In any event, Kobren conveys both Quasimodo’s physical limitations and his tormented psychological state. As a vocalist, Kobren does justice to songs including “Out There,” “Heaven’s Light” and “Made of Stone.” Although he occasionally seems to be sing beyond his comfort zone, he always delivers the emotional content of the songs.
Kobren and Sunday have well-acted scenes together in which their characters’ family connection is tensely explored; and when these two actors bring their singing voices together in the duet “Sanctuary,” it’s a powerful moment.
Indeed, the overall production has the courage of its convictions in telling a tale that has more than its share of dark and disturbing material. Speaking of dark, the moody lighting by Lynn Joslin brings out the ominous quality of the gothic set design by David A. Hopkins, but it often seems to be even darker than necessary.
It would be nice to have more light on the cast, especially the actors in the other two principal roles. They are such gifted actors and vocalists that it’s a shame to have them barely emerging from the darkness in certain scenes.

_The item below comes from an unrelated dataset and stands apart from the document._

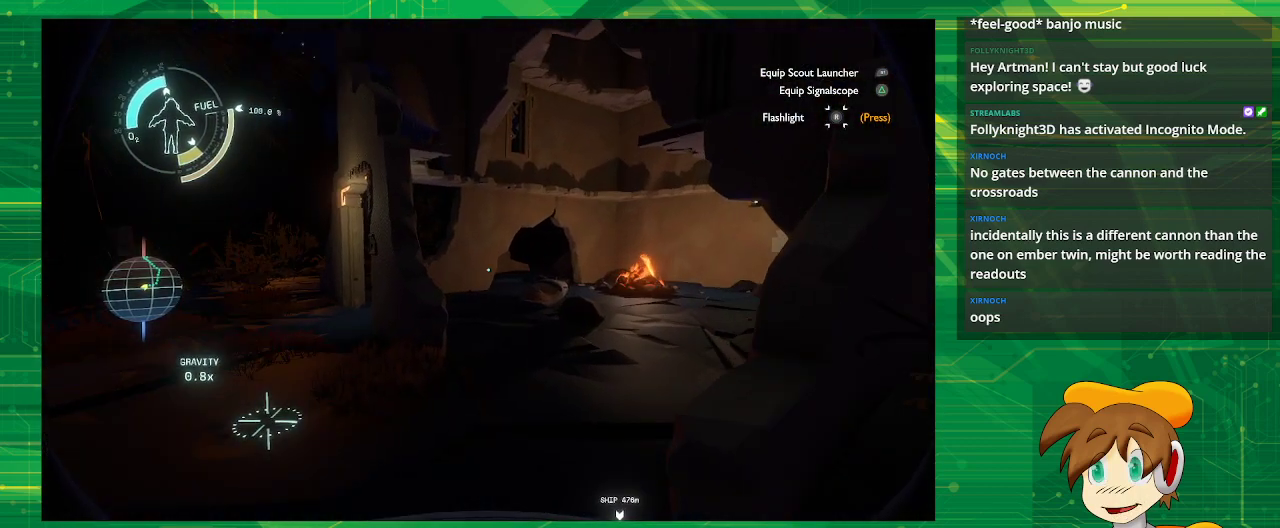
{"buttons": [], "left_stick": "center", "right_stick": "left", "events": [[17, "right_stick", "left"], [150, "left_stick", "center"]]}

Jeffrey Shankle portrays Phoebus de Martin, who is the captain of the Cathedral Guard; and Jessica Bennett portrays Esmeralda, who is described in the playbill as “a beautiful and free-spirited Gypsy.” That description of Esmeralda makes it clear that Phoebus will not be the only guy at the cathedral with a romantic interest in her.
Bennett and Shankle have a lovely duet, “Someday,” and both together and apart they are called upon to sing a lot in this show. Not to take anything away from Bennett’s vocal talent, but the real highlight of this production is the near-operatic heft that Shankle brings to his musical numbers. It’s startling in a good way.
Also reliable throughout the evening are the adroitly blended voices of a large ensemble that is rather amusingly described in the playbill as a “Congregation” that consists of “various Gypsies, gargoyles, statues, soldiers, revelers, parishioners, priests, prostitutes and citizens of Paris.”